I’ve slipped up --on many accounts.
For some reason, lately I’ve been thinking about those slip-ups more than usual.
Photo source: pixabay.com
After all, I’m currently miserable. By the end of post, I hope I’ll feel better.
One recent slip-up (and the topic of this particular blog post) is that I have not been writing anything here for a long while – over 2 months. After my writing came to a screeching halt, I eventually began to realize how much it was helping me psychologically and what a mistake it was for me to stop. I didn’t immediately recognize my lack of writing as the reason for slipping into the abyss again, but after stepping back and honestly assessing myself, I realized how obvious it was. Being busy at work was my justification for abandoning my writing, yet it’s those busy times when I need my writing the most.

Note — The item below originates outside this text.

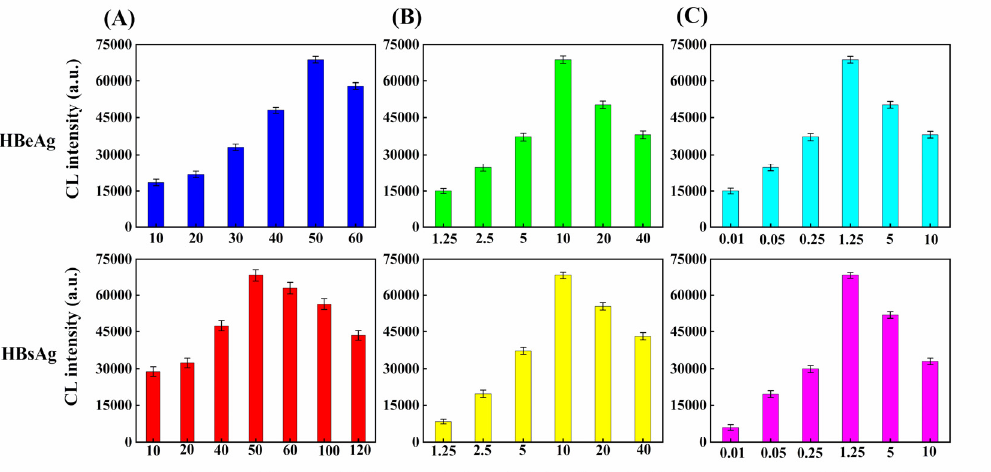
Figure 3. Effect of the immunoassay conditions on the response of the optical fiber-based sensor. ( A ) ( A ) Ab 1 concentration ( B ) Biotin-Ab 2 concentration, and ( C ) streptavidin Ab 1 concentration ( B ) Biotin-Ab 2 concentration, and ( C ) streptavidin concentration.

One wouldn’t think regurgitating thoughts onto a blog post would make a positive difference in mood stability and mental health, but it has for me.
I’m a firm believer that anytime my emotions are out of whack, I and only I have the capability to re-center myself and become productive again. No one else has the true ability or unconditional desire to heal me no matter how much they might want to.
I’ve tried giving it a bit of extra thought as to why it would make such a difference to me whether or not I expose my emotions to complete strangers on the Internet. I’ll continue sharing pieces of myself with the cold, harsh world that seems to be indifferent to my existence, precisely because it’s indifferent.
And you know… It doesn’t even matter to me whether or not anyone leaves a comment on this post.
Here I am. Writing. What matters is that I feel some sort of therapeutic relief again – some sort of structure in a world that feels like it’s collapsing all around me.